Today is my 259th day of consecutive sobriety, and it is 14 weeks today that my relationship ended. In a way that seems so recent, and in another, it’s like another age.
Yesterday a former colleague came to see me, and her partner fitted the new latch and side gate that ExP made. I was so grateful. We messaged ExP to ask where the keep for the lock was. He offered to come over today to show me – but I have declined.
i don’t want to see him.
I DON’T WANT TO SEE HIM.
i don’t want his undermining snidely comments about the puppy, about the job that Has been done on the side gate, about me, the house and everything. that is what he would do: criticise me and everything about me. I just can’t take it and I don’t want to.
He would ask solicitously about sons 2 & 3 – and probably about my extended family, and studiously ignore the existence of son # 1.
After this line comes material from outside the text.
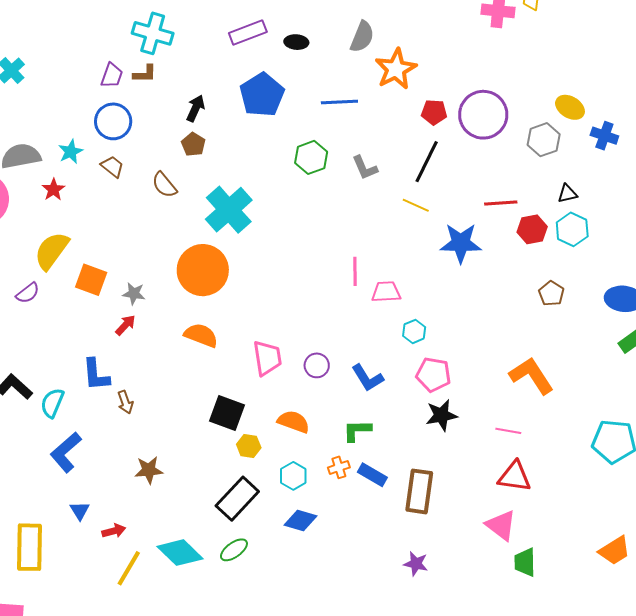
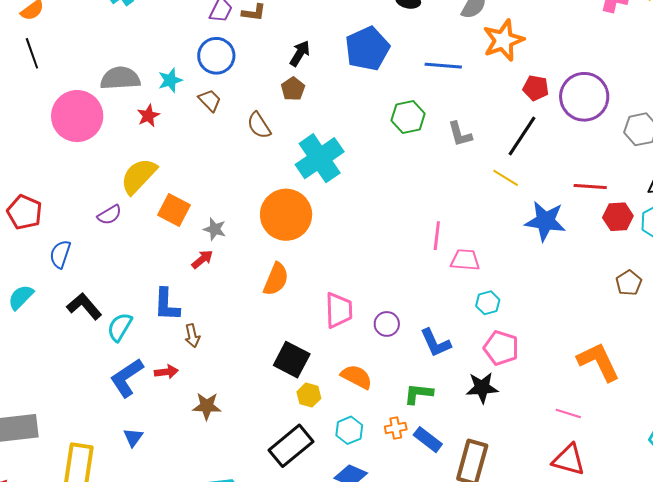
orange semicircle: (201, 335) -> (276, 279), turned 84
black star: (441, 415) -> (482, 388), moved
red arrow: (114, 531) -> (166, 372), moved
Ive had a tough week. Being off work, looking after Jasper has not been a break. It’s been one long round of cleaning up , mopping, feeding, basic training and trying to get small things done. I’m stressed, anxious, anorexic (in the medical sense – meaning not eating) agitated and disheartened. My life is boring.
BUT… and this is a big BUT …
- i do not think I am in love with ExP ANY longer
- i can see how he undermines me and I don’t want it
- i don’t want to see him
- Both sons #2 and #3 have had good school reports this week
- i am sober
- i am growing emotionally and psychologically, I can almost feel it. It hurts , it’s difficult,awkward and very painful …
- i have a space, where I can go, every week and explore these things in a non judgemental, non emotionally charged environment; with someone who reads what I say, and feel and helps me with interpret it. I feel safe and contained with my therapist,but able to be very honest.
I expect this this is my first day of the “acceptance” part of the loss. He is not the answer. He has been a big part of the problem.i don’t expect (sadly) that this feeling will stay – I expect regression, but I do expect it to return, and return more often. I expect it to take root slowly, and as long as I continue to nourish it; by remaining sober, but not seeing or communicating with ExP, by plodding on, I expect it to flourish in time.
Until now, I have known I cannot continue with the relationship for my children, because of the financial drain. Today I don’t want to continue with it for ME. Me, Lily, the woman, who can suddenly see the undermining, lack of care for my feelings or needs, criticism, unkindness – as damaging TO ME. And I feel that I matter
marking my place.
a very happy thanksgiving to my friends across the pond.